I got this about ten days ago. Theres another thread where I reviewed it. Its an OK tool. It's debatable whether its worth $79 but for a novice it would pay for itself.

BUT.... Over the last three days I have had a major virus on my PC - and Not a funny one.

This thing is a subset of Tulu (msconfig32.exe is embedded in a file). The virus is in fact a Trojan - and a serious one. In operation:

1] After a few days your cable line will begin to struggle and your pc will often lock up

2] AVG antivirus software flags a problem under the "Heuristic" - Unfortunately AVG knows its there but can't shift it.

3] It seems to using an IRC channel to access your passwords and stuff...

This is not very nice. What makes it worse is that this virus has been mutated by a programmer (that's why AVG cant't kill it its not out in the broader domain). You need a pro-level virus remover to get shot of it (I eventually got a trial version of some software that did the job [I hope] - I'll post it when I get back home). I know more or less what I'm doing on PC's and it took three days to kill it AND I couldn't play poker because the thing locks the pc after ten minutes.


The software I used nailed the source of the virus as Unisnt.000 as supplied by SngPowertools.

Now I don't know what's happened here.. SnGpowertoools is ok but if you have it. Do a virus scan with AVG and set the heuristic running. Leave you machine for 20 minutes. If a virus warning with "MSconfig32" comes up and you can't heal it then come back here to find the software I used to remove it. (I'll post later). I would advise against leaving your PC on and connected to the net if you find its there...

__________________
See me playing $10/$20NL like it was play money

http://video.google.co.uk/videoplay?...405&q=xxdemexx

Doberman: "but Sarge, isn't poker gambling and just luck?"
Sgt. Bilko:" not the way I play it"

www.kaspersky.com has an free online scanner that doesnt requrie a client to use. They also have a free one month trial client version too, it killed a few bugs that norton couldn't even touch. Highly recommended.

__________________

Well I know what program I'm not getting anytime soon.

Bob,

Are you running a firewall?

Do you know the folder that this file was located in?

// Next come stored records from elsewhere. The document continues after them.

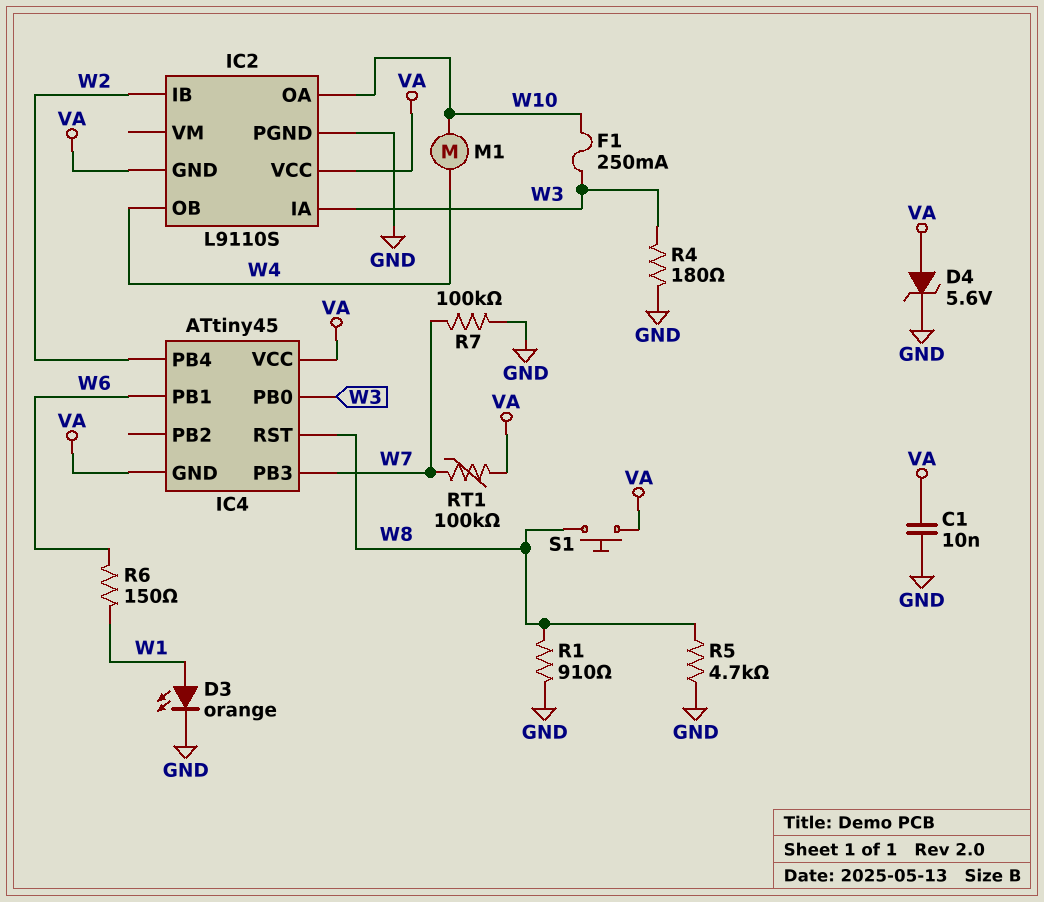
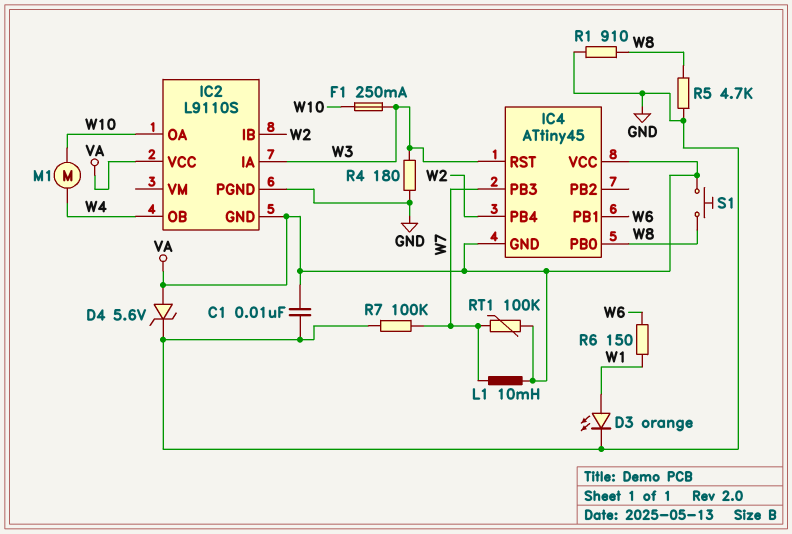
IC4 pin PB0: W3 -> W8
IC4 pin RST: W8 -> W3
L1: none -> 10mH (VA, W7)

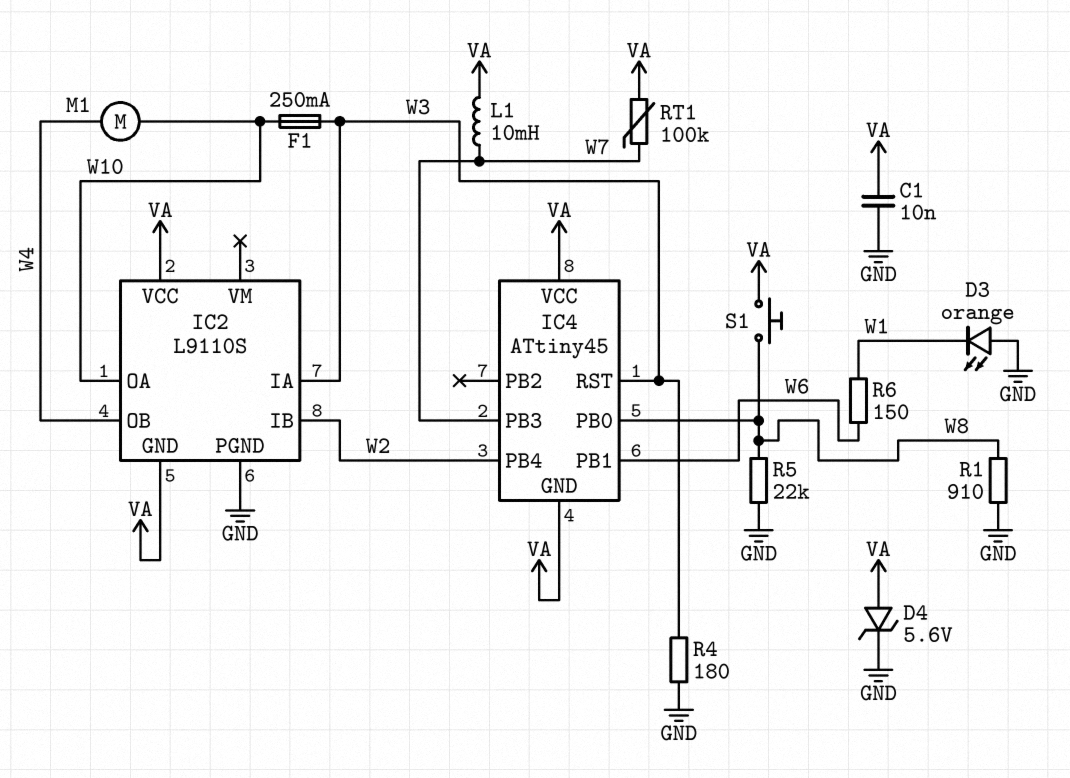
D3: LED orange (A W1, K GND) -> LED orange (A GND, K W1)
R5: 4.7k (GND, W8) -> 22k (GND, W8)
R7: 100k (GND, W7) -> none

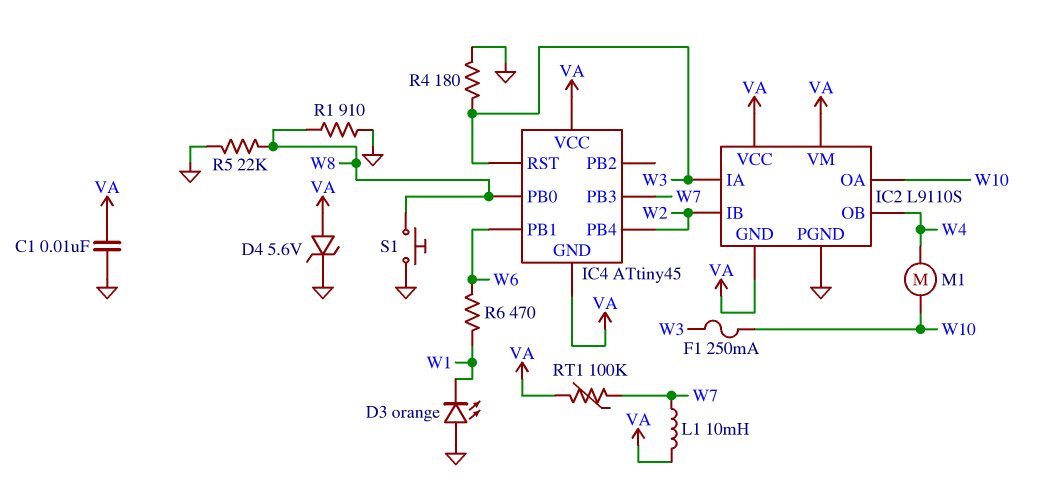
IC2 pin VM: none -> VA
R6: 150 (W1, W6) -> 470 (W1, W6)
S1: button (VA, W8) -> button (GND, W8)

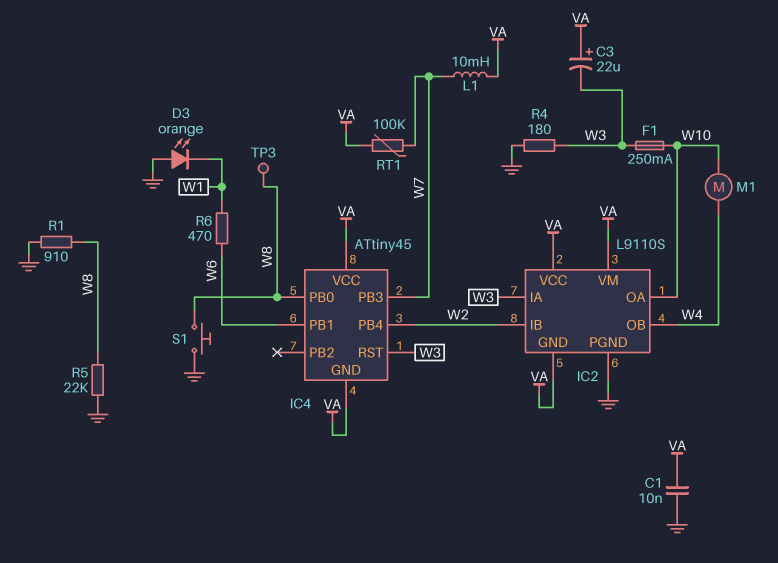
C3: none -> 22uF (plus VA, minus W3)
D4: zener 5.6V (A VA, K GND) -> none
TP3: none -> test point (W8)

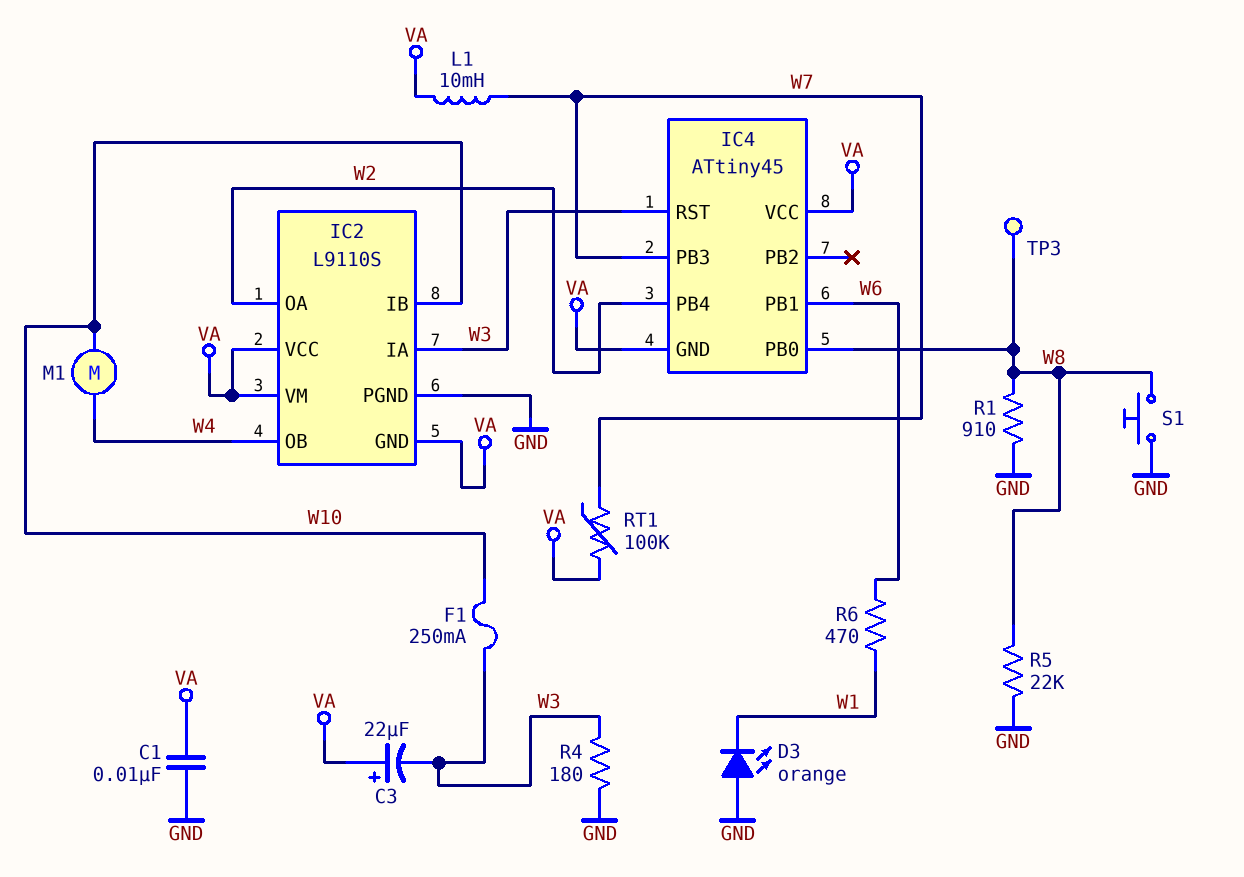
IC2 pin IB: W2 -> W10
IC2 pin OA: W10 -> W2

Firewall..: I just got cable - we live in a rural area... and I networked through a router with a built in fiewall (but its not that great). Zonealarm doesnt work (unless you pay) with networks.

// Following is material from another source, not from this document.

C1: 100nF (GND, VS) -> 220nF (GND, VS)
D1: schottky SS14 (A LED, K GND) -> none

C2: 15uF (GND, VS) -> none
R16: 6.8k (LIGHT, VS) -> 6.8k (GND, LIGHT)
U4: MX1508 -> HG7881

The software that I think/hope killed it is found here

http://www.prevx.com/

it is a 60 day free trial.There may be others that kill it. AVG doesn't.

Just deleting this file:

\sngpt\sng pokertools\unins000.exe

I'm not sure will work - the bloody thing will just respawn. BUT if you have the above file then do something about it....

__________________
See me playing $10/$20NL like it was play money

http://video.google.co.uk/videoplay?...405&q=xxdemexx

Doberman: "but Sarge, isn't poker gambling and just luck?"
Sgt. Bilko:" not the way I play it"

The reason why I ask is because unins000.exe is a farily common file and could be found in numerous directories on your PC, not just SNGPowertools. Did you download SNG from their website or from somewhere else (torrents, perhaps?)

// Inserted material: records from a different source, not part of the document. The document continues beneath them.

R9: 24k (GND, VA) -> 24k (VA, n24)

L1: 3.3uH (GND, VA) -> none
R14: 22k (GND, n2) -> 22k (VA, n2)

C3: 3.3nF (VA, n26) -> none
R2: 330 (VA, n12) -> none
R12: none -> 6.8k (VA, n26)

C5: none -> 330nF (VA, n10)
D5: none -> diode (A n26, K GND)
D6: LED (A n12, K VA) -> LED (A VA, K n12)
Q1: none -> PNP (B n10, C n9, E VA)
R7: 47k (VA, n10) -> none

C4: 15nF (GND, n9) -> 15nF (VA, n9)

I know you're not necessarily saying this but I doubt SNGPowertools is allowing people to download an infected version of their software from their website as it would be pretty bad for business. The infected file in question could have come from a number of different places. Don't get me wrong, it's definitely a good idea to check your system for viruses if you've downloaded this program but I wouldn't be too worried to download it myself if I was interested.

I never had any problems running free ZA through a router.

Built in firewalls won't stop stuff from connecting from your competer. ZA would let you isolate the file so I could not connect to the net. If the free version doesnt work for, buy somthing. It is better than having to reinstall Windows.

I was able to run my system fine with a couple of worms and trojans I couldn't get rid of by isolating them with the firewall. That is until I turned it off and connected to the net one day. I lasted about 15sec.

i have sng pwr tools. no virus here.

deme,

I think it would be alot safer if u reformatted ur comp instead. The last thing u would want is to think the virus is gone, then login to ur poker account only to get it hacked a few days later and lose all ur money. Back up ur comp, and reformat it would be alot better.